Thinking More About the State Chairman’s Election

At the end of the day, I think I ended up making close to 7000 calls for Scott Brown, hit probably close to 1000 doors, and did whatever else was asked of me out of the Worcester campaign office along the way.

We lost big.

At the end of the day, I think I ended up making close to 7000 calls for Tom Wesley during the red wave year of 2010, hit hundreds of doors, and did whatever I could out of his Douglas office.

We lost bigger in a year that Republicans swept the nation and even did pretty well in very local races.

I probably hit about 1000 doors and made about 1000 calls in Peter Durant’s re-election bid after  he got his first win taken from him in 2010.

In that one, we won by around 50 votes.

Yes, Scott Brown won in the 2010 special.  It was a special time, with the health care bill and with someone willing to put the work in.  We caught the Democrats off-guard, and it worked out quite well in our favor.  Since then, though, especially as someone who puts more blood, sweat, and tears in than most, it’s been a pretty rough road.  The party feels split, and we’re hungry for a win.

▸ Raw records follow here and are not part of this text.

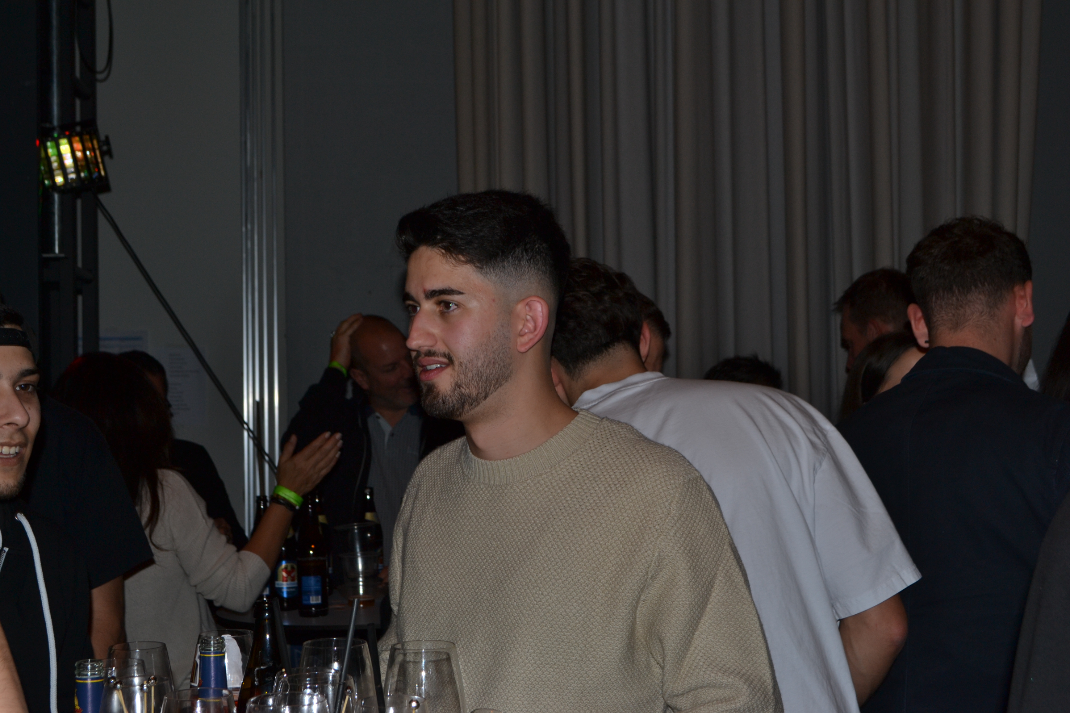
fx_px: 1560
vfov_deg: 25.7
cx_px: 535
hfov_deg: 37.9
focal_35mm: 52
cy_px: 356
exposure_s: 1/60
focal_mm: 35
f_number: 8
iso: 160
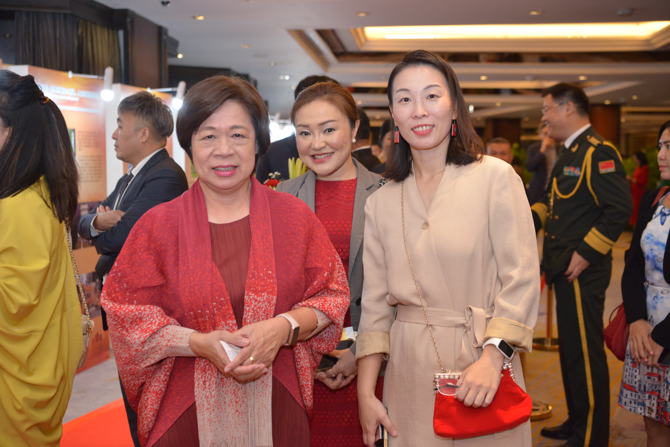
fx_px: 894
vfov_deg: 28.1
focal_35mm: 48
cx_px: 335
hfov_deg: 41.1
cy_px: 224
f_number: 4
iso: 3200
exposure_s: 1/250
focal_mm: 48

I totally get why people like Rick Green with this in mind.  Especially as someone who leans more libertarian on a whole, I understand the frustration following the RNC delegate debacle, and I get the need to refocus on the grassroots.

After my local RNC meeting on Thursday, however, I think I understand why we need Kirsten Hughes as chair.  I’m a convert, and if you’re a committee-person who has a vote one way or the other (or a hardcore volunteer who might have the ear of your local committee-person), I hope you’ll talk to them about supporting Kirsten Hughes this week.

1) She gets the need for grassroots support.  She started out as one of us, and she gets the importance of boots-on-the-ground support – the same kind of support that got Brown into office in 2010, the same kind of support that pushed Durant over the edge in the special, the same kind of support that has great Central Massachusetts representatives in office now like Ryan Fattman and Matt Beaton.  It’s the same type of blueprint that the Republicans got beat on this year – Hughes gets it, and she’ll be able to steer the party better in that direction.

2) She’s a conservative like all of us.  Maybe she’s not as libertarian as you want.  Maybe she may not match up on every issue you want her to – I promise that she doesn’t for me, much like Scott Brown didn’t.  But she’s not going to betray us, she’s going to be a supporter of the local candidates that we need to build a bench capable of taking on a Democratic machine in this state that has a significant head start on us.

3) Sh has the credentials: $30m for Scott Brown.  A significant win in an urban Democratic city.  She spearheaded arguably the best year MassGOP has had in my lifetime in 2010.  She knows what has to happen to get our candidates to win, and while I have no qualms with Rick Green as a person or as a political activist, Green simply cannot match up with Hughes’s resume.

4) Special election season starts this week.  Hughes has been down this road before – at the end of the day, we have a good shot at getting back a seat in the Senate and helping the national GOP have an extra vote to halt President Obama’s agenda and the agenda of the Democratic Party.  Say what you want about Scott Brown, but in a year where our First and Second Amendment rights are in the most perilous state we’ve seen in some time, with judicial nominees that may be the difference between the government respecting or discarding your basic religious and economic freedoms, are you willing to gamble Scott Brown possibly not running for a seat we all know he can win?

I wish I had a vote this week.  If I did, I’d be casting it for Kirsten Hughes.  I am fully convinced that she is the MassGOP chairperson that we need.  And I’m also fully convinced that she’ll be hearing from me quite a bit on matters of liberty, of conscience, and of supporting local candidates the way we need them to be supported by MassGOP.

And she’ll listen to us.  Because, at the end of the day?  Kirsten Hughes knows what it’s like to hammer out the calls, wear out the treads in our sneakers, and suffer in the freezing cold for a candidate in a state that’s never a sure thing for a conservative.

She’s one of us.  She needs to be state committee chair.